Reinforcement schedules

Reinforcement schedule	Description	Result	Example
Fixed interval	Reinforcement is delivered at predictable time intervals (e.g., after 5, 10, 15, and 20 minutes).	Moderate response rate with significant pauses after reinforcement	Hospital patient uses patient-controlled, doctor-timed pain relief
Variable interval	Reinforcement is delivered at unpredictable time intervals (e.g., after 5, 7, 10, and 20 minutes).	Moderate yet steady response rate	Checking social media
Fixed ratio	Reinforcement is delivered after a predictable number of responses (e.g., after 2, 4, 6, and 8 responses).	High response rate with pauses after reinforcement	Piecework—factory worker getting paid for every x number of items manufactured
Variable ratio	Reinforcement is delivered after an unpredictable number of responses (e.g., after 1, 4, 5, and 9 responses).	High and steady response rate	Gambling

Table adapted from OpenStax

Other learning processes

In addition to reinforcement and punishment, the processes of escape learning and avoidance learning are central to operant conditioning: Escape learning occurs when an organism engages in a behavior to leave a dangerous or uncomfortable situation, such as withdrawing a hand from a hot stovetop. Avoidance learning, on the other hand, involves taking proactive measures to keep a safe distance from a harmful situation in the future.

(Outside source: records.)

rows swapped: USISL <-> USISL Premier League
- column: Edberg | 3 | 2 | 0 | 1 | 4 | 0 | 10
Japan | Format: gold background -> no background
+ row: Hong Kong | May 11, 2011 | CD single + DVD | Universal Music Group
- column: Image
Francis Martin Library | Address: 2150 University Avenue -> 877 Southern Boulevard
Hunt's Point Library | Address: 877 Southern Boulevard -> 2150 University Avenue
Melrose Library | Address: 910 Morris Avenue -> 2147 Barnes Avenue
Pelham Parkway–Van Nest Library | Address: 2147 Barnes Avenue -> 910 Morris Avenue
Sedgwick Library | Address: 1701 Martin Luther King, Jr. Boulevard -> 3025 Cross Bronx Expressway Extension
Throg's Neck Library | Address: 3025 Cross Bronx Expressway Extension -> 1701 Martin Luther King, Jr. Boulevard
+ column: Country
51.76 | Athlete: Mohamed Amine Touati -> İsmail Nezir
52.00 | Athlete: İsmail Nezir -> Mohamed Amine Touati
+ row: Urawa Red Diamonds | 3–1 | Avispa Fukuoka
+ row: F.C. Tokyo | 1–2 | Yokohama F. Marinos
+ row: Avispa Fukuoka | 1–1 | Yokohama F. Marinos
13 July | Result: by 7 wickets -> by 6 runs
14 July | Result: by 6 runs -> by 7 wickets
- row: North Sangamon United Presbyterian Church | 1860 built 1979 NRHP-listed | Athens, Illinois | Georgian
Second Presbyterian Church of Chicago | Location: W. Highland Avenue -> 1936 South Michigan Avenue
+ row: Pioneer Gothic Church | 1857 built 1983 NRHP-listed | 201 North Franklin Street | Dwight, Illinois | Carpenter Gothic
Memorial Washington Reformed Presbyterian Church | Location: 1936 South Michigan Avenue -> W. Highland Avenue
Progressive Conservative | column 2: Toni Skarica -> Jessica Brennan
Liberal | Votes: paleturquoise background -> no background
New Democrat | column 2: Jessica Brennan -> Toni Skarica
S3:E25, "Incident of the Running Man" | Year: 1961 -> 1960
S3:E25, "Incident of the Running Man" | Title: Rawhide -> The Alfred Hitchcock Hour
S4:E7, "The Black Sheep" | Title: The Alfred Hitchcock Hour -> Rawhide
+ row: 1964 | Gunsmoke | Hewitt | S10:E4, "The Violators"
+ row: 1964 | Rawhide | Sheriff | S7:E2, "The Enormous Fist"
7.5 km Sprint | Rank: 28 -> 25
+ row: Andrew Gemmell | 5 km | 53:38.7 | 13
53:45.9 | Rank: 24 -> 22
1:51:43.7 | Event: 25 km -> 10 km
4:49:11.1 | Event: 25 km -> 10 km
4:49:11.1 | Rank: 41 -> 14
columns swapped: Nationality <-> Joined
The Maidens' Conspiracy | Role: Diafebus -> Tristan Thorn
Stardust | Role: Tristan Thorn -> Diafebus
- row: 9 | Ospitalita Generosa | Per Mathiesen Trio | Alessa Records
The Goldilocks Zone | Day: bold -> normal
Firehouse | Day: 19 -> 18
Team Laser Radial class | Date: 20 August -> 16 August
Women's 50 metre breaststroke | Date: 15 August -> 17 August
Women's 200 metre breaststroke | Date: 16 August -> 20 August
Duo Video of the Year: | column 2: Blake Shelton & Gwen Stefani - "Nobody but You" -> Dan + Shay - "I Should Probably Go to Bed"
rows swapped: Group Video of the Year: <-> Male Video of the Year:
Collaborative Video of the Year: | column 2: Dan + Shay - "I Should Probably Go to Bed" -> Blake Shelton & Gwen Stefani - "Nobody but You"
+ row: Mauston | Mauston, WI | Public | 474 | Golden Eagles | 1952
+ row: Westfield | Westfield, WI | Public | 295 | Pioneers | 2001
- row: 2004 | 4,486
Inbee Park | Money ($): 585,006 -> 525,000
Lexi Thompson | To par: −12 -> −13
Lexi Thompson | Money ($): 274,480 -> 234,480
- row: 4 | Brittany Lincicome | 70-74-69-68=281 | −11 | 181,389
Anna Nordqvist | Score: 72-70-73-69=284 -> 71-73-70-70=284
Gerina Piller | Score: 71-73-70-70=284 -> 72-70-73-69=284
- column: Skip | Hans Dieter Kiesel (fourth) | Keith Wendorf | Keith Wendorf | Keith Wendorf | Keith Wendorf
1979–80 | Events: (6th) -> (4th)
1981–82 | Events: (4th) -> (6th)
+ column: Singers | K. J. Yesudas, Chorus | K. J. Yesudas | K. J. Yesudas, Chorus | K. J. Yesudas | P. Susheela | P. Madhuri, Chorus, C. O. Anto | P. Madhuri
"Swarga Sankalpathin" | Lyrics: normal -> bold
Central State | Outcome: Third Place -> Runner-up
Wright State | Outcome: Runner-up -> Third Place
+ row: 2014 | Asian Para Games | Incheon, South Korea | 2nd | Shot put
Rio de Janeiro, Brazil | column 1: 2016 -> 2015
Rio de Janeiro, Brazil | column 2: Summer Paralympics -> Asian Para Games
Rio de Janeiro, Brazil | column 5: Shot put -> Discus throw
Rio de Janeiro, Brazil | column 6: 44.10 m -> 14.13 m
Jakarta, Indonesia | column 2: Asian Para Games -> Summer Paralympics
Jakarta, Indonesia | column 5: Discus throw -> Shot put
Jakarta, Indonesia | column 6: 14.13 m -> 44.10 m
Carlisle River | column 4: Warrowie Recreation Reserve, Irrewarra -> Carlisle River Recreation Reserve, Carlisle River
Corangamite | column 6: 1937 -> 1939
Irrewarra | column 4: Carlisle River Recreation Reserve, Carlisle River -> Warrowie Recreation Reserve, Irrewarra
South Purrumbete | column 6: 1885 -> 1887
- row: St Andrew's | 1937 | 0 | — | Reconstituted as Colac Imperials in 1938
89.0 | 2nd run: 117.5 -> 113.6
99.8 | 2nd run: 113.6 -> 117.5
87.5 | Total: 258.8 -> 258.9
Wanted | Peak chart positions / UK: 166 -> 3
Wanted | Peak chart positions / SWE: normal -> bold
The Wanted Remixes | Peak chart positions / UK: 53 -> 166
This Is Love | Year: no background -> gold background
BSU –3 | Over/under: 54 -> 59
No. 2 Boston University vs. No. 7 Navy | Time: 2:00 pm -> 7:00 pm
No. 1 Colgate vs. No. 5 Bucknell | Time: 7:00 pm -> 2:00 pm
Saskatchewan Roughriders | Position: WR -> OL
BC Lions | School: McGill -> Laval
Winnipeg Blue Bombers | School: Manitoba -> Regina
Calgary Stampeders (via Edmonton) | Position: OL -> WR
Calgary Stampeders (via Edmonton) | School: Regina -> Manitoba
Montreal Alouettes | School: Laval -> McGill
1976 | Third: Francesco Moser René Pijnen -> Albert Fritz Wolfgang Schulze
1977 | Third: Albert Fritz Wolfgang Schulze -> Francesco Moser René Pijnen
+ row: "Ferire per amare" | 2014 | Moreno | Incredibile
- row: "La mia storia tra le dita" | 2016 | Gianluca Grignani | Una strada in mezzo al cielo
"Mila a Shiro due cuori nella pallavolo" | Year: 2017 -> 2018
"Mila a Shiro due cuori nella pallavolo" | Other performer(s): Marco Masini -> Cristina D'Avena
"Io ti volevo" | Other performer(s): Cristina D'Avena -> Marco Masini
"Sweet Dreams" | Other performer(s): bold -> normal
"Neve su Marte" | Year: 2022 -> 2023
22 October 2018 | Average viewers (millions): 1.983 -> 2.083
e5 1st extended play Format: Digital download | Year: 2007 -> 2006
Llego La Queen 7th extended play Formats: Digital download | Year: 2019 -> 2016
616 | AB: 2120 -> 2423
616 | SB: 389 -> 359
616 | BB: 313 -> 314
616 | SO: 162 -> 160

Cognitive processes also contribute significantly to associative learning: Latent learning refers to the acquisition of knowledge that remains hidden until there is a reason to demonstrate it; for example, a child who learns the route from home to school while being driven may later guide someone along that route when required.

Problem solving involves formulating and implementing a plan of action to overcome obstacles or resolve challenges, often requiring the individual to pause, reassess, and explore multiple potential solutions.

Biological predispositions and instinctive drift

Finally, certain biological predispositions and instinctive drift affect how learning occurs. Biological predispositions, which are often genetically determined, influence the way an organism acquires new behaviors, while instinctive drift describes the tendency for learned behaviors to revert to innate patterns, particularly when the learned behavior conflicts with natural instincts.